Stored data entries:
※
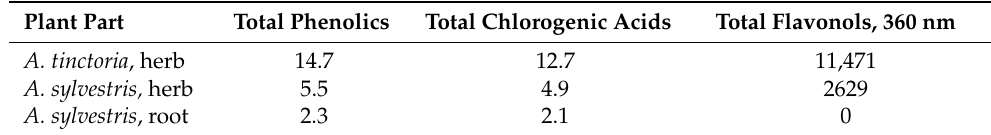
Table 5. Total phenolics in mg/g of respective plant material, estimated by area under UV– chromatogram (AUC) at 280 nm and total chlorogenic acid and derivatives in mg/g, estimated by AUC at 330 nm, using chlorogenic acid as standard in both cases, and total flavonol content by area under the chromatogram at 360 nm which is specific for the flavonols absorption spectrum maximum.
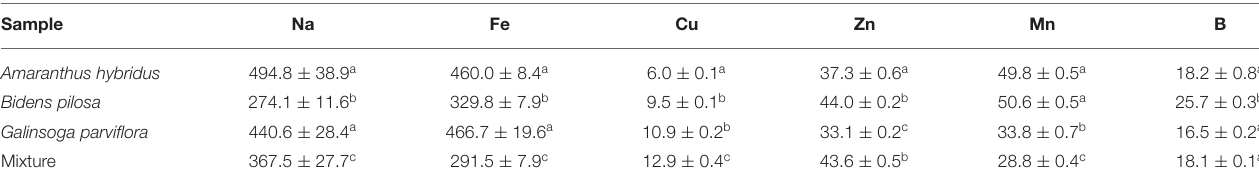
TABLE 3 | Micronutrients’ contents of lombi (mg/kg dry matter).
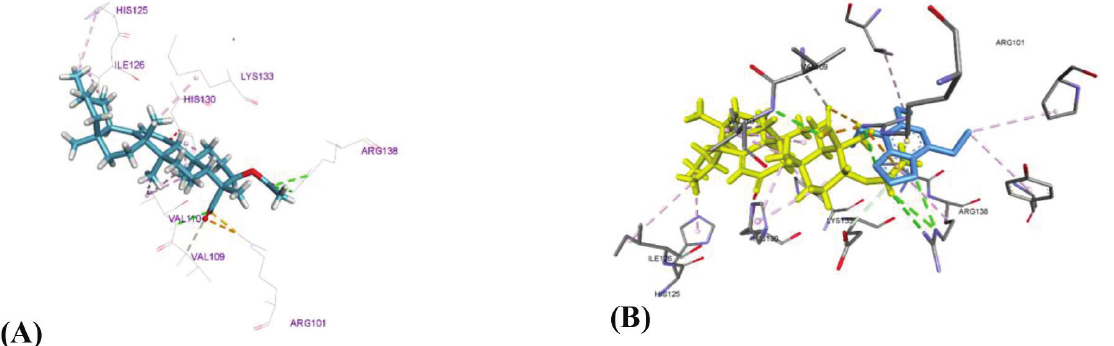
Figure 3. 3D visualization of interaction with amino acid residues of the LOX-5 active site ( A ) reference ligand of AKBA; (B) native AKBA ligand compatible conformation (yellow molecule) with apiol (blue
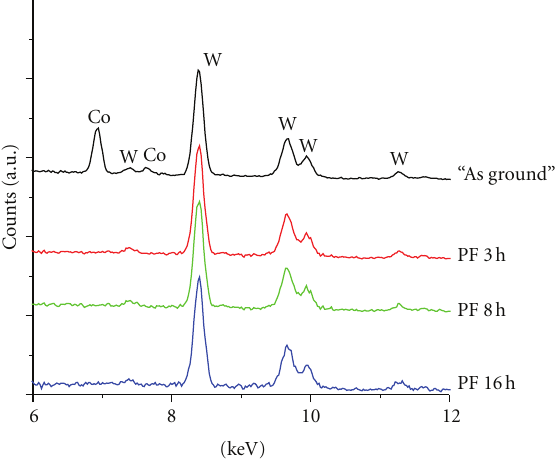
Figure 2: EDS after etching with Caro’s acid and 3h long FB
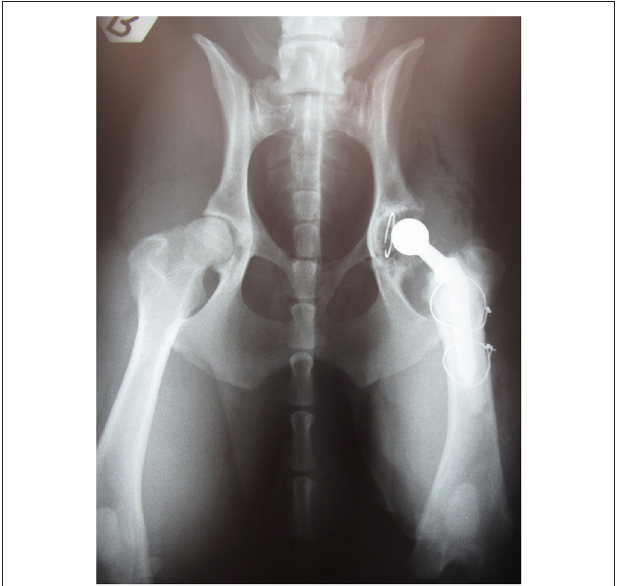
FIGURE 3 | Ventrodorsal radiographs after reimplantation. Proper positioning and orientation of the stem and proper mantle cement are visible. Two cerclage wires were used to stabilize the bone window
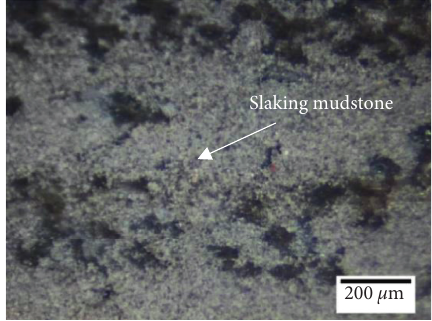
Figure 11: Slaking mudstone adhered to disc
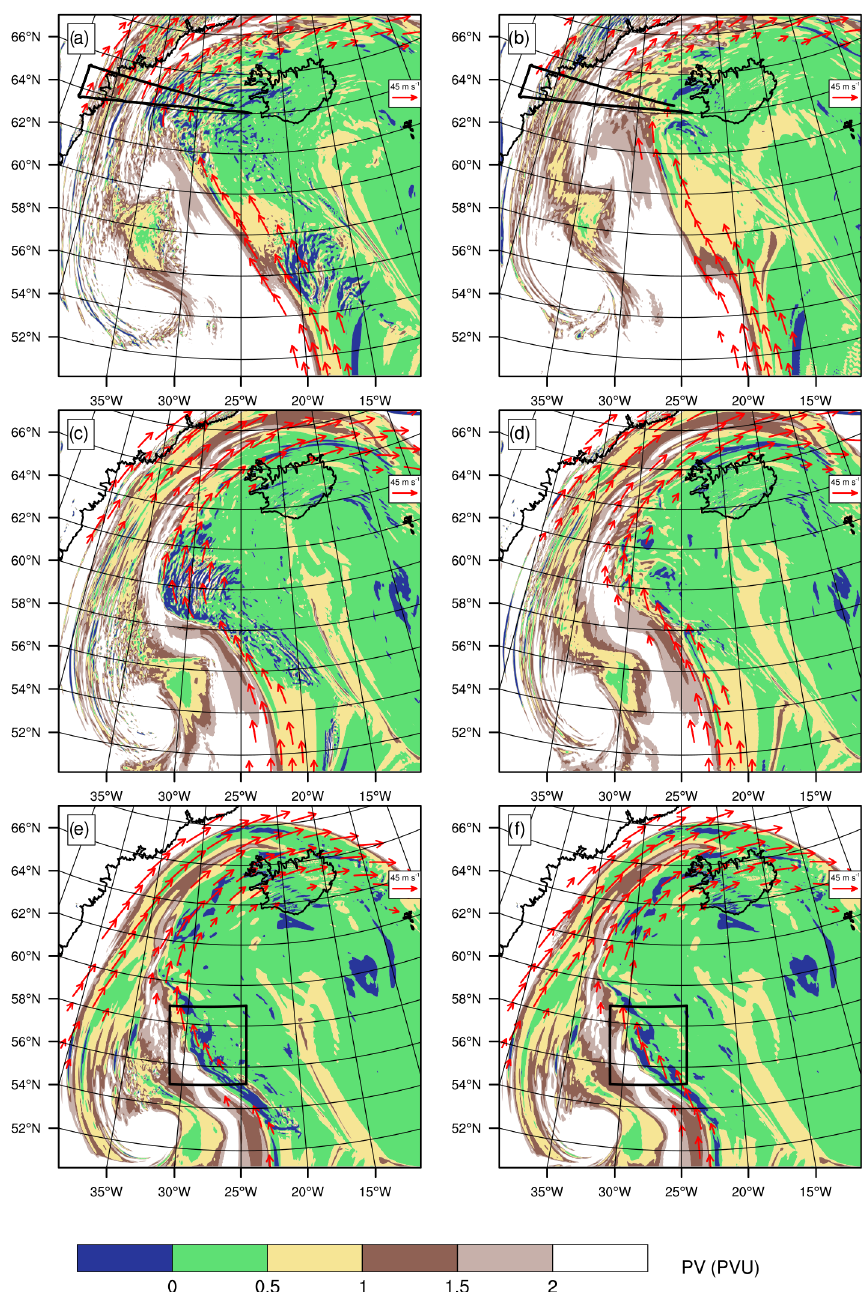
Figure 8. PV (shading) and wind above 45ms − 1 (red arrows) on the 320K level at (a, b) 11:00, (c, d) 06:00 and (e, f) 02:00UTC simulated by (a, c, e) REF and (b, d, f) NODIA. The black line (a, b) shows the track of the Falcon 20 aircraft, and the box (e, f) indicates the area that has been magnified for Figs. 9 and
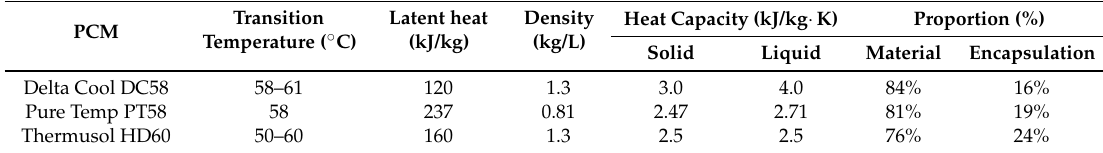
Table 1. PCM thermophysical properties and material-encapsulation proportion.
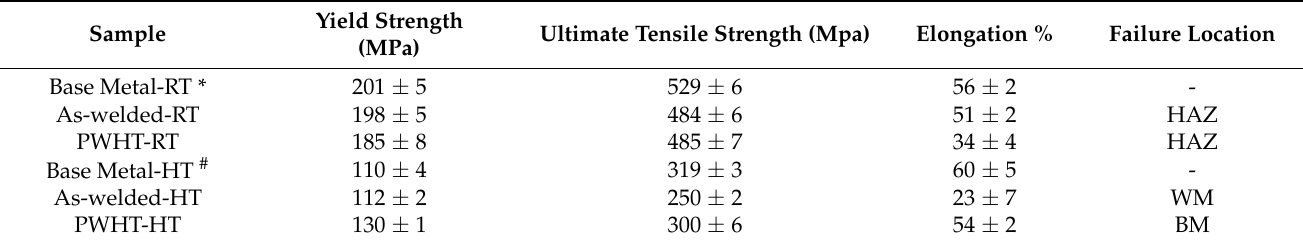
Table 3. The results of room-temperature and high temperature (700 °C) tensile testing of the alloy 800H base metal, as-welded, and PWHT weld joints (average properties from three tests in each case). Yield Strength Sample Ultimate Tensile Strength (Mpa) Elongation % Failure Location (MPa) Base Metal-RT * 201 ± 5 As-welded-RT 198 ± 5 PWHT-RT 185 ± 8 Base Metal-HT #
※
◆ WHAT THE TASK REQUIRES ◆
On how many lines of the data does the word "after" appear? Only the number is wanted.

◆ EXPECTED OUTPUT ◆
2